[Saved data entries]
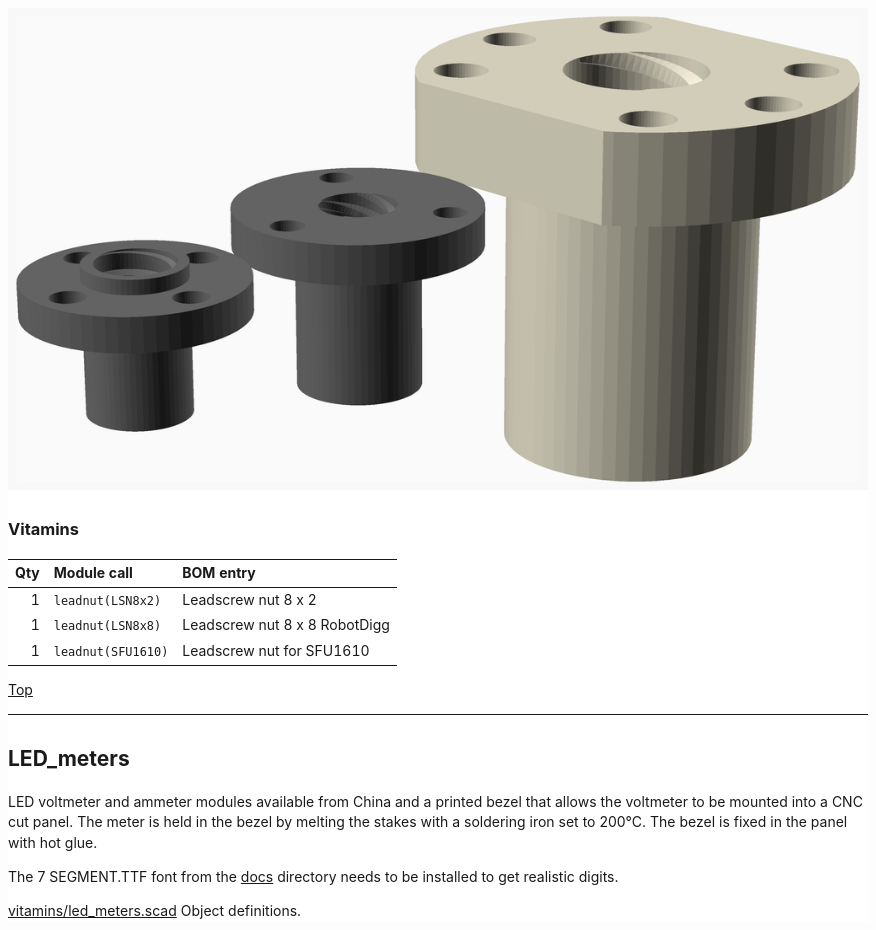 ![leadnuts](tests/png/leadnuts.png)

### Vitamins
| Qty | Module call | BOM entry |
| ---:|:--- |:---|
|   1 | `leadnut(LSN8x2)` |  Leadscrew nut 8 x 2 |
|   1 | `leadnut(LSN8x8)` |  Leadscrew nut 8 x 8 RobotDigg |
|   1 | `leadnut(SFU1610)` |  Leadscrew nut for SFU1610 |


<a href="#top">Top</a>

---
<a name="LED_meters"></a>
## LED_meters
LED voltmeter and ammeter modules available from China and a printed bezel that allows the voltmeter to be mounted into a
CNC cut panel. The meter is held in the bezel by melting the stakes with a soldering iron set to 200&deg;C. The
bezel is fixed in the panel with hot glue.

The 7 SEGMENT.TTF font from the [docs](docs) directory needs to be installed to get realistic digits.

[vitamins/led_meters.scad](vitamins/led_meters.scad) Object definitions.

◆ Task details ◆
Please copy the records above word for word, leaving out every picture.

◆ Problem solution ◆
 ![leadnuts](tests/png/leadnuts.png)

### Vitamins
| Qty | Module call | BOM entry |
| ---:|:--- |:---|
|   1 | `leadnut(LSN8x2)` |  Leadscrew nut 8 x 2 |
|   1 | `leadnut(LSN8x8)` |  Leadscrew nut 8 x 8 RobotDigg |
|   1 | `leadnut(SFU1610)` |  Leadscrew nut for SFU1610 |


<a href="#top">Top</a>

---
<a name="LED_meters"></a>
## LED_meters
LED voltmeter and ammeter modules available from China and a printed bezel that allows the voltmeter to be mounted into a
CNC cut panel. The meter is held in the bezel by melting the stakes with a soldering iron set to 200&deg;C. The
bezel is fixed in the panel with hot glue.

The 7 SEGMENT.TTF font from the [docs](docs) directory needs to be installed to get realistic digits.

[vitamins/led_meters.scad](vitamins/led_meters.scad) Object definitions.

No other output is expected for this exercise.